• [Exercise goal]: Further down are entries; set down exactly and only the lines from the one with "способствует" up to and including the one with "l’envie de réaliser", dropping each picture.

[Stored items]
::::

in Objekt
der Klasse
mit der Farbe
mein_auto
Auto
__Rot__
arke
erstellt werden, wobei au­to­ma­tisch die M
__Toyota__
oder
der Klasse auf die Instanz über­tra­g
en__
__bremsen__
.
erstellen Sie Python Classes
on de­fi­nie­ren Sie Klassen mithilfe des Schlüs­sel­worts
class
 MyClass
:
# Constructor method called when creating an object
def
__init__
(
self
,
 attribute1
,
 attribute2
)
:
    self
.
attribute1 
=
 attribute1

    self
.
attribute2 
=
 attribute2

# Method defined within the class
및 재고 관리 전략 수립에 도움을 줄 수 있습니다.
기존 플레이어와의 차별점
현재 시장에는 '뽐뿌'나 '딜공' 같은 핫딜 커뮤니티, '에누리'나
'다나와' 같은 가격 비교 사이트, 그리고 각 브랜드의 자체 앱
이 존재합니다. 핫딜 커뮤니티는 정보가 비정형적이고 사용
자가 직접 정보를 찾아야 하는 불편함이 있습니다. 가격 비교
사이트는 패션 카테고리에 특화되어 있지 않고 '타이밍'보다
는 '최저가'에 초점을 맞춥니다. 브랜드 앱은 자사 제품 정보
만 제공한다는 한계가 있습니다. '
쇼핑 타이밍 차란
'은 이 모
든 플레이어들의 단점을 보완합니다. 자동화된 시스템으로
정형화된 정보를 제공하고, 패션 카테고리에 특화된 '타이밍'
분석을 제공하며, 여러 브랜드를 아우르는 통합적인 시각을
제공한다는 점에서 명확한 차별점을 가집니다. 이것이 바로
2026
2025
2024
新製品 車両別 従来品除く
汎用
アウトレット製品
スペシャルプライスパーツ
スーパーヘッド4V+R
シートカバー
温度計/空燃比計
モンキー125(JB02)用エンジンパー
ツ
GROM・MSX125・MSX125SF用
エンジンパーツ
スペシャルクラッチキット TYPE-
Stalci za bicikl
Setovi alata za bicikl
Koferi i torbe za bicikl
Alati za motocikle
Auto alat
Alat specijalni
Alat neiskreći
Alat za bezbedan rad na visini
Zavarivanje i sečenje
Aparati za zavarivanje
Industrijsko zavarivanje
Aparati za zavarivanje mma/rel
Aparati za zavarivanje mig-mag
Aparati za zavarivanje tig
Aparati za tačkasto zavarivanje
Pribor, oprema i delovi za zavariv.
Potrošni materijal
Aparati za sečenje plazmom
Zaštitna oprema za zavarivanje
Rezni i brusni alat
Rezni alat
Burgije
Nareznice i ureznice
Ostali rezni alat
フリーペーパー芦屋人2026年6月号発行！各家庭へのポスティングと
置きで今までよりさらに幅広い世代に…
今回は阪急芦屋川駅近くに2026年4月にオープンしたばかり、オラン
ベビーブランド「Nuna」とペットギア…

::::

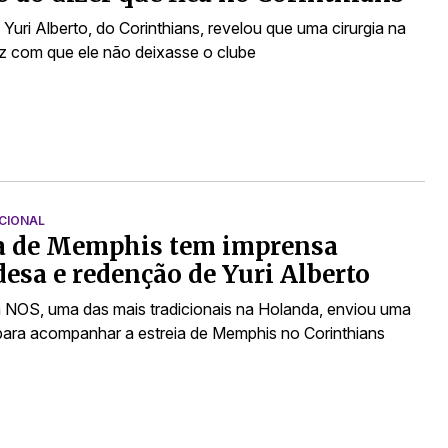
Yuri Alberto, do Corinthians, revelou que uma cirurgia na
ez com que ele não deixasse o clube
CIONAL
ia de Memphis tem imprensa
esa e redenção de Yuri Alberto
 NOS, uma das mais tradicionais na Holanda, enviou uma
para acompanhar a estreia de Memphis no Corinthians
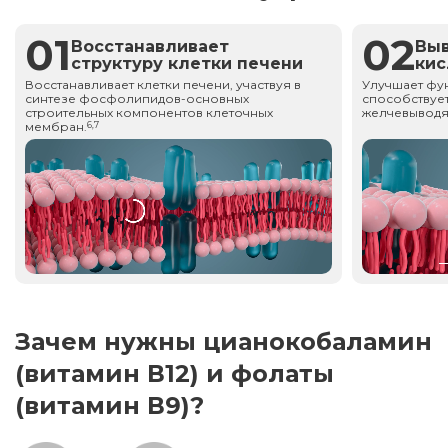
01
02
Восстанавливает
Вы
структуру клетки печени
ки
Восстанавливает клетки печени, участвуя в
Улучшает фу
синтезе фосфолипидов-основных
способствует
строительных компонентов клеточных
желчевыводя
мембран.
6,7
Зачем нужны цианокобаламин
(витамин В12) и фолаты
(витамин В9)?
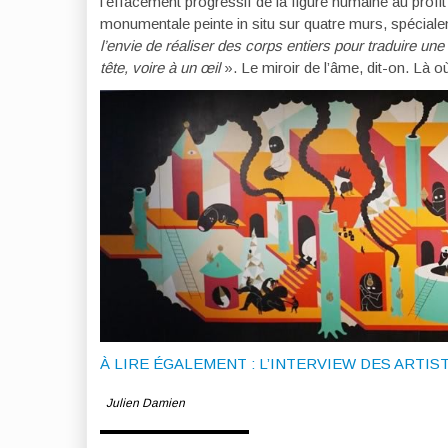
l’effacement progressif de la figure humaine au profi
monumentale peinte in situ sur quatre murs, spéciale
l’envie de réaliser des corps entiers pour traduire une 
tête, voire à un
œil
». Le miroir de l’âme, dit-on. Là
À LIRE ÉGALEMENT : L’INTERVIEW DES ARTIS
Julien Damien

::::

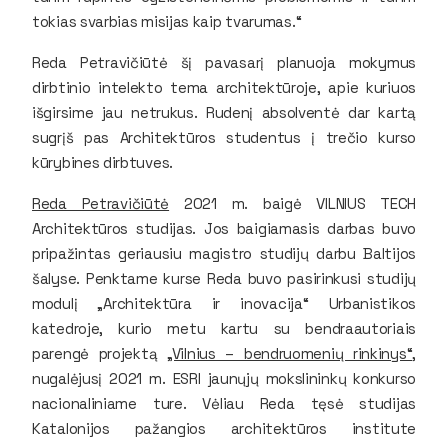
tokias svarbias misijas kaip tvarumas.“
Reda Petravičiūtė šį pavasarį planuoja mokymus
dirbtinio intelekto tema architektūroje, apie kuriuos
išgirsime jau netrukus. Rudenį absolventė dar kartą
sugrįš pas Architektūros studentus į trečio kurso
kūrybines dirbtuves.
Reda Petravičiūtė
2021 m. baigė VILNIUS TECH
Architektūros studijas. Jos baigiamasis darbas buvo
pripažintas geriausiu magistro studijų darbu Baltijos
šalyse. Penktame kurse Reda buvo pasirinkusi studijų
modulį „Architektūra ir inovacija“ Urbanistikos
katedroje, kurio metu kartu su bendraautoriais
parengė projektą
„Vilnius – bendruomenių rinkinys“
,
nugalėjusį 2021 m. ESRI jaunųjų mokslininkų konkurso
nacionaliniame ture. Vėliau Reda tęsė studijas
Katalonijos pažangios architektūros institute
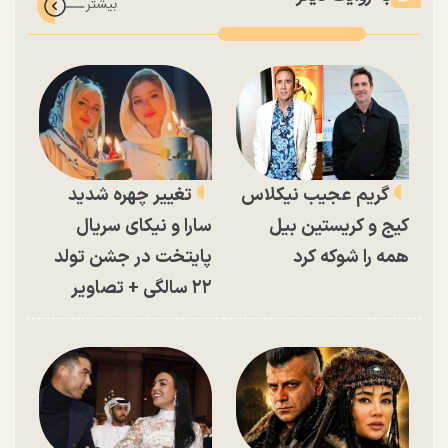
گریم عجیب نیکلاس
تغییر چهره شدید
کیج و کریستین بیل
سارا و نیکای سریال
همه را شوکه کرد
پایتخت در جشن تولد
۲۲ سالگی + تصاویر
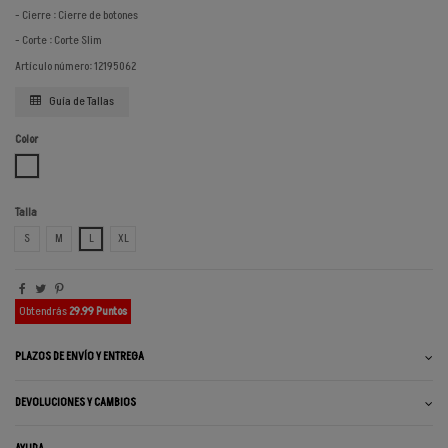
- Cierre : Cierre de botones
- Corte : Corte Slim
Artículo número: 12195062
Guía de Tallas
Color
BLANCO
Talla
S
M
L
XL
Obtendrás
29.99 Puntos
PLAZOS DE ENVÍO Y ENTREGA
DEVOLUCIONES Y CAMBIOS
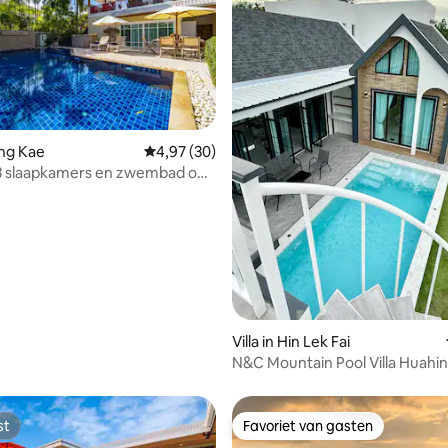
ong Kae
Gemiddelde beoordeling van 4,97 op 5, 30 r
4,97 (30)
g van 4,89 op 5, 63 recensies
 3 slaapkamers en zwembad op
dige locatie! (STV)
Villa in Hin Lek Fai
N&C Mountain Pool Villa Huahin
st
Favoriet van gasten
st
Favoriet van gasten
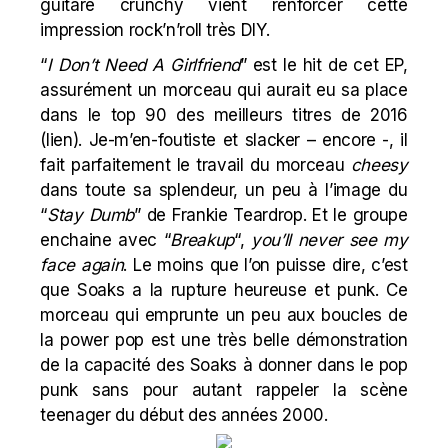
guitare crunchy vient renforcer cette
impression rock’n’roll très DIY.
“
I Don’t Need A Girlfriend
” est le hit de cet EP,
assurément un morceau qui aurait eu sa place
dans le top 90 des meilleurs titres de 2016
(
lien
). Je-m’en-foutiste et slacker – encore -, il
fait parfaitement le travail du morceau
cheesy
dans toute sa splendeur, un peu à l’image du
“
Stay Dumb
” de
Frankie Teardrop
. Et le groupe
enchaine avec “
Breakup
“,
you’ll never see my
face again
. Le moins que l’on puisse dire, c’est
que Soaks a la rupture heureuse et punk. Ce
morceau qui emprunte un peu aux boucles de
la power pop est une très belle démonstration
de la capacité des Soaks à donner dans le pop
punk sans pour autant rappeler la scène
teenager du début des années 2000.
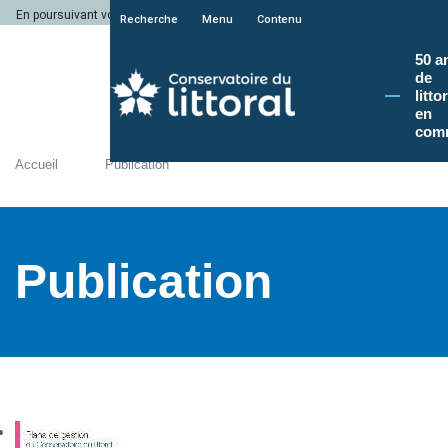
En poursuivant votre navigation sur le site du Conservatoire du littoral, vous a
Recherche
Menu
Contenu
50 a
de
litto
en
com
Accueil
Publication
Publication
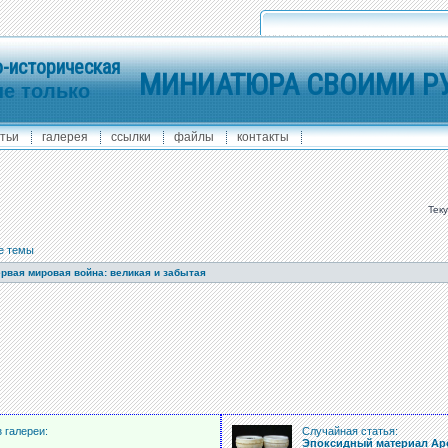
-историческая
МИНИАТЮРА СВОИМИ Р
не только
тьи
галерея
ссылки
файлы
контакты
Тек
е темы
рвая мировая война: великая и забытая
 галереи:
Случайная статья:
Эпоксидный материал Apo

::::

• [Task result]:
способствует
строительных компонентов клеточных
желчевыводя
мембран.
6,7
Зачем нужны цианокобаламин
(витамин В12) и фолаты
(витамин В9)?
l’effacement progressif de la figure humaine au profi
monumentale peinte in situ sur quatre murs, spéciale
l’envie de réaliser des corps entiers pour traduire une 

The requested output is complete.